**Exercise requirements:** Using the listing below, work out how many lines include the word "labels". Only the number is to be given.

=== Data in this exercise ===

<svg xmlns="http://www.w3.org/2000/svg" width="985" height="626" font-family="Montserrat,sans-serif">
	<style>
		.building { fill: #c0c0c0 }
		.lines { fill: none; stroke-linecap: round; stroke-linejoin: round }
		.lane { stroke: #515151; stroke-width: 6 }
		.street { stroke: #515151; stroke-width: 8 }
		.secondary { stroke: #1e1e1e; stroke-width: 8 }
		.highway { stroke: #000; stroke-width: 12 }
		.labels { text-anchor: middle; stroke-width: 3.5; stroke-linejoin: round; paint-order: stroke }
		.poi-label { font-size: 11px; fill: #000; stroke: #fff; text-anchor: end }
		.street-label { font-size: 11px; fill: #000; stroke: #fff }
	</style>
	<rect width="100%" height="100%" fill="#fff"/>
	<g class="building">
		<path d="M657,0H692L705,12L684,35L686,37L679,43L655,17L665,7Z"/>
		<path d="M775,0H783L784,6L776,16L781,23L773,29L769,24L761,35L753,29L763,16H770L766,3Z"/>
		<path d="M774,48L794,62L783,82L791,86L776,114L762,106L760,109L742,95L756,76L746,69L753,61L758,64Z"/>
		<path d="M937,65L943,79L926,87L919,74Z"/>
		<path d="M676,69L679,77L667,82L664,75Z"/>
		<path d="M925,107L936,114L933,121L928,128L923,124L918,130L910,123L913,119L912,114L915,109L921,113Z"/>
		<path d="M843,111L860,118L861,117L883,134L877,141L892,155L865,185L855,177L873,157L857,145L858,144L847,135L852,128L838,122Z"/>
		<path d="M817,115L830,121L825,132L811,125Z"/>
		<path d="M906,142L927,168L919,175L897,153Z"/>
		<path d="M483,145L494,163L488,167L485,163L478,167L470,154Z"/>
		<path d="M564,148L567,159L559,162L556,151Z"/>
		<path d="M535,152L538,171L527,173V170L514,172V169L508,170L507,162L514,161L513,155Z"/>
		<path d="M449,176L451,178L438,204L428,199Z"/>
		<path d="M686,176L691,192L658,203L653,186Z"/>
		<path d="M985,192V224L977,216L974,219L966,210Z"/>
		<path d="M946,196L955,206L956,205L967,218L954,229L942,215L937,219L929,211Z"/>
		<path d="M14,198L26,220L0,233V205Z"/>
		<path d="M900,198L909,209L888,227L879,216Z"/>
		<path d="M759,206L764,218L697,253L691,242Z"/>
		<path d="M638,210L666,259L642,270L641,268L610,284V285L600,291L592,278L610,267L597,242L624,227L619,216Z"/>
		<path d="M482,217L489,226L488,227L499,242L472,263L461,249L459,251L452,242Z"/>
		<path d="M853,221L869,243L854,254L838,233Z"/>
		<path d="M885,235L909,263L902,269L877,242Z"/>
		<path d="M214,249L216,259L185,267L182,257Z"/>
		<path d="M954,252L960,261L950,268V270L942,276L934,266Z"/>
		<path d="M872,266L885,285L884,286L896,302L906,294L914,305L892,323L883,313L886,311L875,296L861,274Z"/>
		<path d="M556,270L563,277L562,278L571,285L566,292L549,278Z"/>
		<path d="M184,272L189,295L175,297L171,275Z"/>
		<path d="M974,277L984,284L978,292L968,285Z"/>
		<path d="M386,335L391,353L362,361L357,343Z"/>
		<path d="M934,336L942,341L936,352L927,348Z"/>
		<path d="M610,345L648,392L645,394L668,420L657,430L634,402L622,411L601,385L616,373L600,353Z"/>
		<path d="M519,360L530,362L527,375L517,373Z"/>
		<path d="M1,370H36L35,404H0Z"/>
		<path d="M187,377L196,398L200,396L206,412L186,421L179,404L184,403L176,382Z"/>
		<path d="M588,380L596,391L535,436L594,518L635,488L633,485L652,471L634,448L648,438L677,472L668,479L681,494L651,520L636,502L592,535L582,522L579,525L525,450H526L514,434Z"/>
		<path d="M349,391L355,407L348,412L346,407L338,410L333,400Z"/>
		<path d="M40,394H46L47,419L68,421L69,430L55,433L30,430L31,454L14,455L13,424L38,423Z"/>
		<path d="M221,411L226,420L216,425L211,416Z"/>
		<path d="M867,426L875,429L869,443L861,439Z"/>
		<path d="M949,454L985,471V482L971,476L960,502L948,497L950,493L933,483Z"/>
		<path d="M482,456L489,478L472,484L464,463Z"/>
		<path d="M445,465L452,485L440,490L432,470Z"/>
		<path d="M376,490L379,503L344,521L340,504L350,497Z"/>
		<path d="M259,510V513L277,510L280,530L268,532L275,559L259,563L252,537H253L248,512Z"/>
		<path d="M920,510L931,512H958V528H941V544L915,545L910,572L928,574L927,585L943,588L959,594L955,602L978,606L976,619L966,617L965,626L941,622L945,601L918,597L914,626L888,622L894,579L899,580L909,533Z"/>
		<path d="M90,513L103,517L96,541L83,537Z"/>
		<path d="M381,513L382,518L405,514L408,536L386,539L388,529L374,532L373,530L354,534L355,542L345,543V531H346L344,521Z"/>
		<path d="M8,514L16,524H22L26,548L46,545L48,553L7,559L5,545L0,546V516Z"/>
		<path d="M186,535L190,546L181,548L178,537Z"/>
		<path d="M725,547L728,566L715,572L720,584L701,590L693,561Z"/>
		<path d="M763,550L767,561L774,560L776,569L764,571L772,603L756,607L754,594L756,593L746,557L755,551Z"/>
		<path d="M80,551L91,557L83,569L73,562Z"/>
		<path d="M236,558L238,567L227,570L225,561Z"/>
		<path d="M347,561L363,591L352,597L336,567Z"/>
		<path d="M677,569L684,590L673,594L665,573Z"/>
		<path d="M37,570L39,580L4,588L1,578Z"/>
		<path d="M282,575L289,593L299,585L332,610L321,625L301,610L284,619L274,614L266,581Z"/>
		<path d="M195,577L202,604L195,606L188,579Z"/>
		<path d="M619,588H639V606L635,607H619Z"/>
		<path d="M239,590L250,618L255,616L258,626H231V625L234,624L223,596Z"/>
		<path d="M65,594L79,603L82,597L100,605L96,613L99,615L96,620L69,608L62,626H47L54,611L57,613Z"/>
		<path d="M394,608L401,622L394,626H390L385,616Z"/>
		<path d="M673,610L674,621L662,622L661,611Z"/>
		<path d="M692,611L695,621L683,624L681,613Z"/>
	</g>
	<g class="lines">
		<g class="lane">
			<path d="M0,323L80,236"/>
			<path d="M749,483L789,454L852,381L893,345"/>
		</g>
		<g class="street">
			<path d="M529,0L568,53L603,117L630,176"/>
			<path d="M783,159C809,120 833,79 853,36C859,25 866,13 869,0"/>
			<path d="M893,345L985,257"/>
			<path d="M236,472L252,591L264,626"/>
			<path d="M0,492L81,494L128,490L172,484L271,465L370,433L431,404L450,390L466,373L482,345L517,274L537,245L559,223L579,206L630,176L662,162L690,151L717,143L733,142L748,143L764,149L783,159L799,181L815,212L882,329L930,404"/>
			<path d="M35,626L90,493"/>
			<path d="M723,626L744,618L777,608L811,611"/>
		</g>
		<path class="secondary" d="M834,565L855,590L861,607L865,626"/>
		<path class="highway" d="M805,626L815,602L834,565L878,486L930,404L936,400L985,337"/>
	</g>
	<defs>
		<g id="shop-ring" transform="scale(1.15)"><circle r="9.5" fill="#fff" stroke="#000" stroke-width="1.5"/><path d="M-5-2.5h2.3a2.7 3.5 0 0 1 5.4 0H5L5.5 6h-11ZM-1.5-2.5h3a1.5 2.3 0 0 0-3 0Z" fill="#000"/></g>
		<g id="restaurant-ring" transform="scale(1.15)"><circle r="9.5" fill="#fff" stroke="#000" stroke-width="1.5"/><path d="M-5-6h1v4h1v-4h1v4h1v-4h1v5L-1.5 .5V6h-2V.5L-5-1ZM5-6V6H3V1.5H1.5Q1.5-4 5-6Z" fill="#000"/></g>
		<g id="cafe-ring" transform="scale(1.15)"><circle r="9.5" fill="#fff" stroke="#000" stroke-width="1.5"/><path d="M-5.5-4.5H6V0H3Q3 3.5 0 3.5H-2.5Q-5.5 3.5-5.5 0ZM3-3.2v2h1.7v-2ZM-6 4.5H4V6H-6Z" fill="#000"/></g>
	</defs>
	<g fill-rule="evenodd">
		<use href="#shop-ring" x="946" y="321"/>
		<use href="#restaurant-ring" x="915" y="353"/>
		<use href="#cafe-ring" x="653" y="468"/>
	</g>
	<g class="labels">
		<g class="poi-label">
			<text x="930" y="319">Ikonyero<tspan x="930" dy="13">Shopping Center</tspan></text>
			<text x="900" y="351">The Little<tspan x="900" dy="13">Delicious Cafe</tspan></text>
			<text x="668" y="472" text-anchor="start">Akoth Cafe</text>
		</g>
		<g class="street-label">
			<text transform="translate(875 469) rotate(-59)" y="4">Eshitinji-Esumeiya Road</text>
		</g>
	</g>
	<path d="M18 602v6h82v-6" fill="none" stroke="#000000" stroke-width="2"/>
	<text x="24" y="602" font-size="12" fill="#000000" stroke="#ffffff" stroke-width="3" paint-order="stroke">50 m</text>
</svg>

===

**Result of this exercise:** 2